Customer deposit behavior is a key variable that banks use to develop risk models. One measure, closely tracked by banks and their auditors, estimates future cash flows and how sensitive they are to changes in interest rates. It was this measure, called the economic value of equity, that triggered a warning in mid-2020, according to the former employees.
SVB hired a consultant, Curinos, to review its interest rate risk model, according to former employees. The bank first revealed the review of its model in May and completed the change in the second quarter of 2022. But at the end of the year, SVB omitted the economic value of equity – which it had been reporting for a decade – from the public. interest rate analysis.

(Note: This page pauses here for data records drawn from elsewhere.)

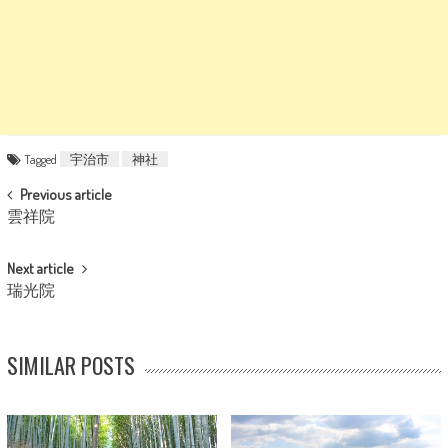
Tagged
宇治市
神社
POST NAVIGATION
Previous article
雲祥院
Next article
瑞光院
SIMILAR POSTS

Curinos declined to comment on whether it did any work for SVB, adding in a statement that the company works with banks and “routinely analyzes customer behavior to assess the likelihood that their balances will change based on various stimuli, such as interest rates.”
When it comes to catering to startups and technology companies, the bank had fewer customers than most banks of its size. At the end of last year, 93.8 percent of SVB’s deposits were above the Federal Deposit Insurance Corp.’s limits and thus uninsured, the highest percentage among major US banks, according to S&P Global. That made it more vulnerable to customers pulling their money, some felt.

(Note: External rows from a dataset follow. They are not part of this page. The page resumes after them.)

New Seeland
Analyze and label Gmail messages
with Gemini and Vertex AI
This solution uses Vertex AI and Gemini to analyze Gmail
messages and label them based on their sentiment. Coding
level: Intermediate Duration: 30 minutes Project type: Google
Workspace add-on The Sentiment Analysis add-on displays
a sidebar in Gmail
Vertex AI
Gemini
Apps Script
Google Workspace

In April 2022, SVB parted ways with its chief risk officer of almost six years, Laura Izurieta. The bank said it “initiated discussions with Izurieta about a transfer” in early 2022 and that she stayed further to help with “transition-related tasks” until October. SVB did not disclose this until March 3, when a securities filing revealed that it did not hire a new chief risk officer until the end of December.
Izurieta did not respond to requests for comment.
As recently as July, Beck, the company’s chief financial officer, said on an earnings call that “we remain well positioned on the upside for higher interest rates.” But the pressure increased on SVB as interest rates rose faster than the company had anticipated.
When the company filed its quarterly report the following month, it revealed that its long-term securities — which account for about 45 percent of its total assets — had an unrealized loss of $11.2 billion, up dramatically from an unrealized loss of $1.3 billion dollar just six months earlier. Three months later, unrealized losses totaled nearly $16 billion.
To compound SVB’s problems, the bank paid higher interest rates to prevent customers from withdrawing their money while borrowing at higher interest rates.
At the end of 2022, SVB’s deposits cost the bank almost twice as much as the median among a group of peers, according to Moody’s.
Some on Wall Street noticed, too. Chris Kotowski, an analyst at Oppenheimer & Co., downgraded SVB’s stock from buy to hold last September after the bank indicated that its income from interest payments was under pressure.
“It just set off alarm bells for me,” Kotowski said.
With SVB’s earnings squeezed by higher deposit and borrowing costs, investors lowered their shares, prompting executives to air their views to Wall Street analysts.
JPMorgan Chase & Co. analysts hosted a webinar last November with Beck, SVB’s chief financial officer, who addressed investor concerns for nearly two hours, according to a research note the bank sent to clients. The analysts concluded that the decline in deposits was manageable and SVB had plenty of liquidity without having to sell securities at a loss “even if a worst-case scenario unfolds.” As recently as January, JPMorgan predicted a turnaround for SVB and advised clients to buy the stock.
A week before the bank failed, in its annual report to shareholders, SVB praised its top managers for one area of performance: managing risk.
Becker, the CEO, had shown “strong leadership for the continued evolution of risk management.” Beck, the CFO, was credited with “fostering a strong risk culture.”